Boston crafted a unique sound under Scholz's leadership. In a time when so many new bands sound like assembly line clones, it was great to hear the guitar-driven melodies of a group of rock veterans. At times, the seven-member band employed five guitars cranking it out in front of the superb drumming of newcomer Jeff Neal and the bass lines of Kimberley Dahme.
Dahme, with a great voice and the looks of a voluptuous Sports Illustrated swimsuit model, stole the attention of all able-bodied males in the audience.
Original vocalist Brad Delp, still in first-class vocal form, and Fran Cosmo showed how to share singing duties. Delp graciously noted that Cosmo helps "bail me out" every night when it comes to hitting some of the higher notes that were a little easier to reach nearly 30 years ago.

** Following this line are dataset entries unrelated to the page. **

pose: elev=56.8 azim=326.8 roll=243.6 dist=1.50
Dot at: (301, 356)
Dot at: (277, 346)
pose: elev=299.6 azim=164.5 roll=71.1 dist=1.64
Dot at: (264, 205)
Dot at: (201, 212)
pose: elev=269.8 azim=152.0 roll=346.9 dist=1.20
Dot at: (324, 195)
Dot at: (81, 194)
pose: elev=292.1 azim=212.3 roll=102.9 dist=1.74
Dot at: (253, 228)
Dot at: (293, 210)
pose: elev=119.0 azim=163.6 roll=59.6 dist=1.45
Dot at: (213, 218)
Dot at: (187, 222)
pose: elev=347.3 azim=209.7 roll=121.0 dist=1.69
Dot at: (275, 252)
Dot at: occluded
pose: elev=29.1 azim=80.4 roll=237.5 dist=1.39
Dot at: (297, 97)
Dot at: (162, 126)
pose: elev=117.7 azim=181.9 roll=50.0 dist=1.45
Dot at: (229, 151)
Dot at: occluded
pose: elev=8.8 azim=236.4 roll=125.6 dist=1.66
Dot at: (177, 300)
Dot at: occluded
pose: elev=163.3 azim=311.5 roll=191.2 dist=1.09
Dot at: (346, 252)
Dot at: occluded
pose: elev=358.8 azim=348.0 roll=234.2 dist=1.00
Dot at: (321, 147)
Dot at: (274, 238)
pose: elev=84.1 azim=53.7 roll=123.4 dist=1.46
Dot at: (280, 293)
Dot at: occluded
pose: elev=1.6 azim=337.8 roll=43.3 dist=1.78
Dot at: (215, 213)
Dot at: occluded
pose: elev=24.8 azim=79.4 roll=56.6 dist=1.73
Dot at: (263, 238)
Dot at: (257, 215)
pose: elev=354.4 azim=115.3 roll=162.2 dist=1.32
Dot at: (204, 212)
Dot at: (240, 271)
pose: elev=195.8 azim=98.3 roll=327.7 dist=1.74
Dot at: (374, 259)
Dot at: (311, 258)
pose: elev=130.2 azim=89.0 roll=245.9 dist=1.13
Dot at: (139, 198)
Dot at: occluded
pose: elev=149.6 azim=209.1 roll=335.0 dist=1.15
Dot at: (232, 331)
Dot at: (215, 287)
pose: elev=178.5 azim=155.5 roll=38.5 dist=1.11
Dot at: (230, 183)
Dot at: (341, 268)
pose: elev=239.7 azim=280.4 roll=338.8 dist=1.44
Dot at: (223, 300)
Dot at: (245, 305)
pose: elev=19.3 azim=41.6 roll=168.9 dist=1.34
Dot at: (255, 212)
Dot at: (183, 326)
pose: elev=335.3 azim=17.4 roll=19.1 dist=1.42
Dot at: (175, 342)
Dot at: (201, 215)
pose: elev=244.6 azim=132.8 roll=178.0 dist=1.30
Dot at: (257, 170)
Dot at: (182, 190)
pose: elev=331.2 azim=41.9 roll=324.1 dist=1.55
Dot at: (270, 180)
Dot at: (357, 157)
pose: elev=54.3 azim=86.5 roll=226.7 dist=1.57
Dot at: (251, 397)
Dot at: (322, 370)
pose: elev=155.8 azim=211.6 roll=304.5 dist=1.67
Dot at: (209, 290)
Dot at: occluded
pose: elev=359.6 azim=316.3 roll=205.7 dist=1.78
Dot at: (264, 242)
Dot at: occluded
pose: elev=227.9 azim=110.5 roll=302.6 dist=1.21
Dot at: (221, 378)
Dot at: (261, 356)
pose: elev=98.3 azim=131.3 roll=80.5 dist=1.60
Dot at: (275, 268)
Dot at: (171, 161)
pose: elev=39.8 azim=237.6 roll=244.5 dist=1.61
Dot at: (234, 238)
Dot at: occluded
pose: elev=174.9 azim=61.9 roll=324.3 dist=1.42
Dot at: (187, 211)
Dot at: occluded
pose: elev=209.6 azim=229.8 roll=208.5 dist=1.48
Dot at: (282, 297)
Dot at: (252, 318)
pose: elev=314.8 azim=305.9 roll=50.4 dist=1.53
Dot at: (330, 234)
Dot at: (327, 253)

Cosmo's son Anthony also wields a guitar in the band, though he largely hangs in the background.
For a solid two and a half hours, 4,000 fans were treated to signature riffs spanning three decades of hits from only five albums.
The group has always been a bit of an enigma, releasing its huge debut album "Boston" in 1976 and following it with the 1978 smash "Don't Look Back." The next three releases were spaced every eight years, with the last in 2002.
Highlights from the lengthy set included "Peace of Mind," "Don't Look Back," "Hollyann" and "Walk On" with Scholz's trademark Phantom of the Opera organ solo, complete with cape.
The evening was capped with stellar renditions of tour de force "Foreplay/Long Time," and two encores featuring "Something About You," "Party" and "Smokin'."